Recep Tayyip Erdogan tentou inverter o guião habitual do diálogo sobre direitos humanos ao acusar um outro líder europeu de estar a atropelar a liberdade de expressão no seu país, uma crítica que nos últimos anos se deu sempre no sentido contrário. O Presidente turco discursava esta segunda-feira pelo segundo dia consecutivo em Istambul durante a abertura de uma delegação do chamado Serviço para a Juventude e Fundamento da Educação, uma organização supostamente não-governamental que, em todo o caso, encarna a ideologia conservadora islamista de Erdogan e é em parte controlada por um dos seus filhos.

“Eles já nos fizeram saber que estão inquietos”, lançou Erdogan, que há semanas abriu uma frente de guerra com Bruxelas por causa da sua lei de antiterrorismo, vista como um atentado à independência do sistema judicial turco e um pretexto para silenciar vozes críticas ao poder cada vez mais centralizado na figura do Presidente — sobretudo as de jornalistas e académicos. “Pois bem, eu também estou preocupado com o que se passa em França. Condeno a violência exercida pela polícia francesa contra as pessoas que exercem o seu direito de protesto e os media ocidentais que não cobrem os incidentes.”

Minutos antes de Erdogan discursar, o Ministério dos Negócios Estrangeiros antecipava os seus comentários sobre os confrontos entre manifestantes e polícia francesa nos protestos da última semana contra a nova lei do trabalho: “Estamos preocupados com as intervenções das forças de segurança contra manifestantes, que estão a tornar-se cada vez mais agressivas”, disse um porta-voz do ministério. Mas foi o Presidente turco que mais fez por sublinhar a alegada duplicidade europeia. “Paris e Bruxelas estão em chamas. Há também protestos muito graves noutras cidades ocidentais.
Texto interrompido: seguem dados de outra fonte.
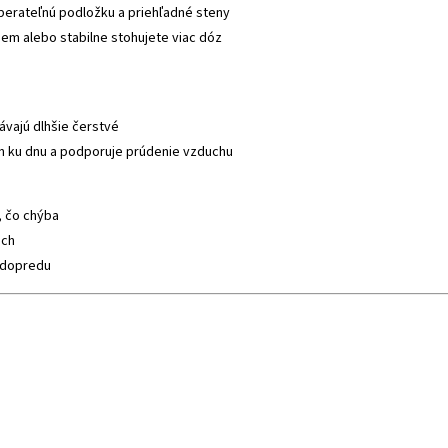
erateľnú podložku a priehľadné steny
em alebo stabilne stohujete viac dóz
távajú dlhšie čerstvé
ín ku dnu a podporuje prúdenie vzduchu
, čo chýba
ách
é dopredu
As organizações mediáticas que se obcecaram por Istambul há três anos e quase transmitiam sem parar [as manifestações naquela cidade] decidiram ignorar e emudecerem-se.”

Erdogan falava dos protestos antigovernamentais de 2013 nascidos na praça Taksim, que se alastraram a dezenas de cidades turcas e foram duramente reprimidos pelas autoridades — pelo menos oito pessoas morreram e mais de oito mil ficaram feridas. Mas o pano de fundo do seu discurso centra-se na disputa humanitária que tem azedado as relações entre Ancara e União Europeia nos últimos meses. Em Abril, o Parlamento Europeu denunciou uma regressão dos direitos humanos na Turquia e o acordo de devolução de refugiados está em risco por causa da polémica lei de antiterrorismo turca: a Europa insiste em modificá-la antes de aceitar entrada sem vistos a cidadãos turcos, mas Erdogan e os seus aliados recusam-se a fazê-lo, ameaçando anular o acordo caso não recebam viagens facilitadas.

Apesar disto, Erdogan parece mais interessado em avançar com o seu projecto de longa-data de tornar a Turquia num regime presidencialista do que em remendar os laços com Bruxelas. Afastou o ex-primeiro-ministro Ahmet Davutoglu — a grande ponte entre Ancara e outros líderes europeus — e manobrou o seu antigo partido a apontar um novo Governo formado quase inteiramente por lealistas. Conseguiu entretanto aprovar uma alteração constitucional que anula a imunidade parlamentar de deputados acusados de terrorismo, algo que muitos esperam que sirva como ferramenta para perseguir os partidos de oposição.

Enquanto isto acontece, o Presidente reforça a sua retórica islâmica e nacionalista. Esta segunda-feira defendeu que “nenhuma família muçulmana” deve pensar em métodos contraceptivos ou planeamento familiar — “vamos multiplicar os nossos descendentes”, afirmou — e, no domingo, numa cerimónia neo-otomana em que assinalava o aniversário da conquista de Constantinopla, criticou o envolvimento russo, iraniano e norte-americano na guerra na Síria. Preocupa-se sobretudo com o apoio dado às milícias curdas no Norte do país, que, segundo ele, estão em conluio com as organizações separatistas curdas na Turquia. Reforçou a mesma ideia esta segunda, acusando a Rússia de estar a enviar armamento antiaéreo directamente a militantes separatistas no Leste do país.